-------- ENTRIES PROVIDED

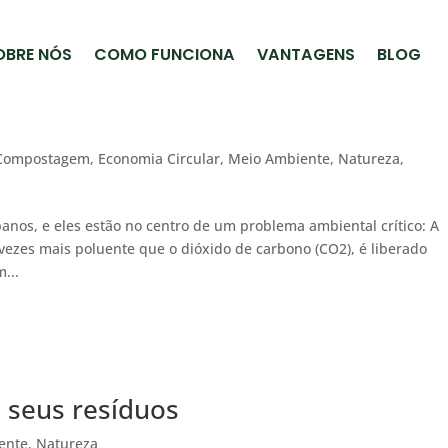
OBRE NÓS
COMO FUNCIONA
VANTAGENS
BLOG
Compostagem
,
Economia Circular
,
Meio Ambiente
,
Natureza
,
anos, e eles estão no centro de um problema ambiental crítico: A
vezes mais poluente que o dióxido de carbono (CO2), é liberado
...
 seus resíduos
ente
,
Natureza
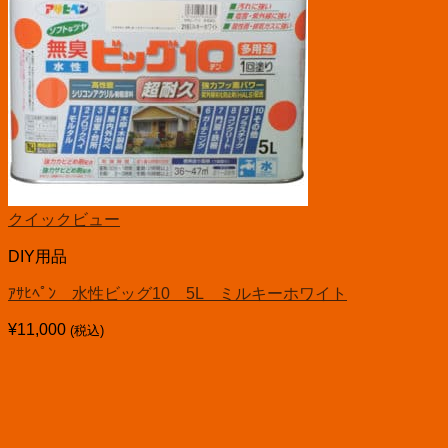
クイックビュー
DIY用品
ｱｻﾋﾍﾟﾝ 水性ビッグ10 5L ミルキーホワイト
¥
11,000
(税込)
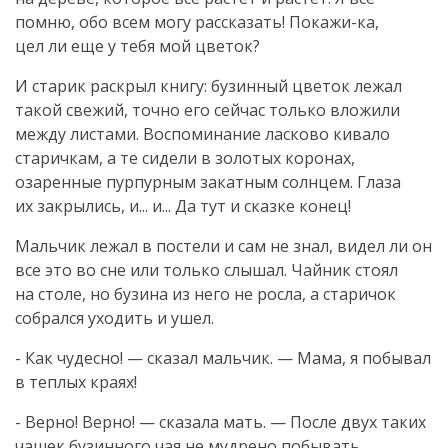
помню, обо всем могу рассказать!
Покажи-ка
,
цел ли еще у тебя мой цветок?
И старик раскрыл книгу: бузинный цветок лежал
такой свежий, точно его сейчас только вложили
между листами. Воспоминание ласково кивало
старичкам, а те сидели в золотых коронах,
озаренные пурпурным закатным солнцем. Глаза
их закрылись, и... и... Да тут и сказке конец!
Мальчик лежал в постели и сам не знал, видел ли он
все это во сне или только слышал. Чайник стоял
на столе, но бузина из него не росла, а старичок
собрался уходить и ушел.
- Как чудесно! — сказал мальчик. — Мама, я побывал
в теплых краях!
- Верно! Верно! — сказала мать. — После двух таких
чашек бузинного чая не мудрено побывать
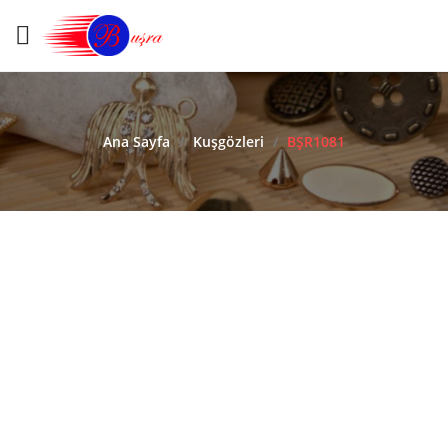
Ana Sayfa
/
Kuşgözleri
/
BŞR1081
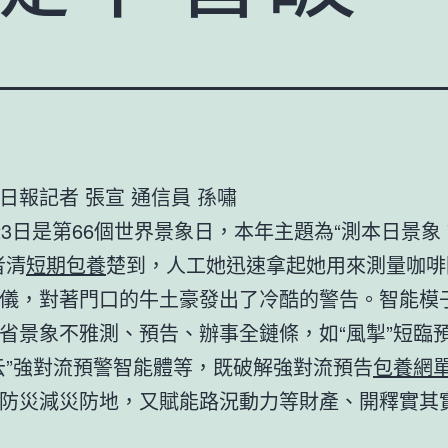
日報記者 張宣 通信員 孫嘯
23日是第66個世界景象日，本年主題為“測本日景象
者清
短期包養
楚到，人工她迅速拿起她用來測量咖啡
儀，對著門口的牛土豪發出了冷酷的警告。智能模
省景象不雅測、預告、辦事全鏈條，如“風掣”短臨預
云”強對流預警智能體等，既破解強對流預告
包養網
防災減災防地，又賦能路況動力等財產、開釋實其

----------------

* TO-DO ITEM
Can you return every one of the lines above verbatim, with the pictures left out?

* OUTPUT OF THE TASK
OBRE NÓS
COMO FUNCIONA
VANTAGENS
BLOG
Compostagem
,
Economia Circular
,
Meio Ambiente
,
Natureza
,
anos, e eles estão no centro de um problema ambiental crítico: A
vezes mais poluente que o dióxido de carbono (CO2), é liberado
...
 seus resíduos
ente
,
Natureza
クイックビュー
DIY用品
ｱｻﾋﾍﾟﾝ 水性ビッグ10 5L ミルキーホワイト
¥
11,000
(税込)
помню, обо всем могу рассказать!
Покажи-ка
,
цел ли еще у тебя мой цветок?
И старик раскрыл книгу: бузинный цветок лежал
такой свежий, точно его сейчас только вложили
между листами. Воспоминание ласково кивало
старичкам, а те сидели в золотых коронах,
озаренные пурпурным закатным солнцем. Глаза
их закрылись, и... и... Да тут и сказке конец!
Мальчик лежал в постели и сам не знал, видел ли он
все это во сне или только слышал. Чайник стоял
на столе, но бузина из него не росла, а старичок
собрался уходить и ушел.
- Как чудесно! — сказал мальчик. — Мама, я побывал
в теплых краях!
- Верно! Верно! — сказала мать. — После двух таких
чашек бузинного чая не мудрено побывать
Ana Sayfa
/
Kuşgözleri
/
BŞR1081
日報記者 張宣 通信員 孫嘯
23日是第66個世界景象日，本年主題為“測本日景象
者清
短期包養
楚到，人工她迅速拿起她用來測量咖啡
儀，對著門口的牛土豪發出了冷酷的警告。智能模
省景象不雅測、預告、辦事全鏈條，如“風掣”短臨預
云”強對流預警智能體等，既破解強對流預告
包養網
防災減災防地，又賦能路況動力等財產、開釋實其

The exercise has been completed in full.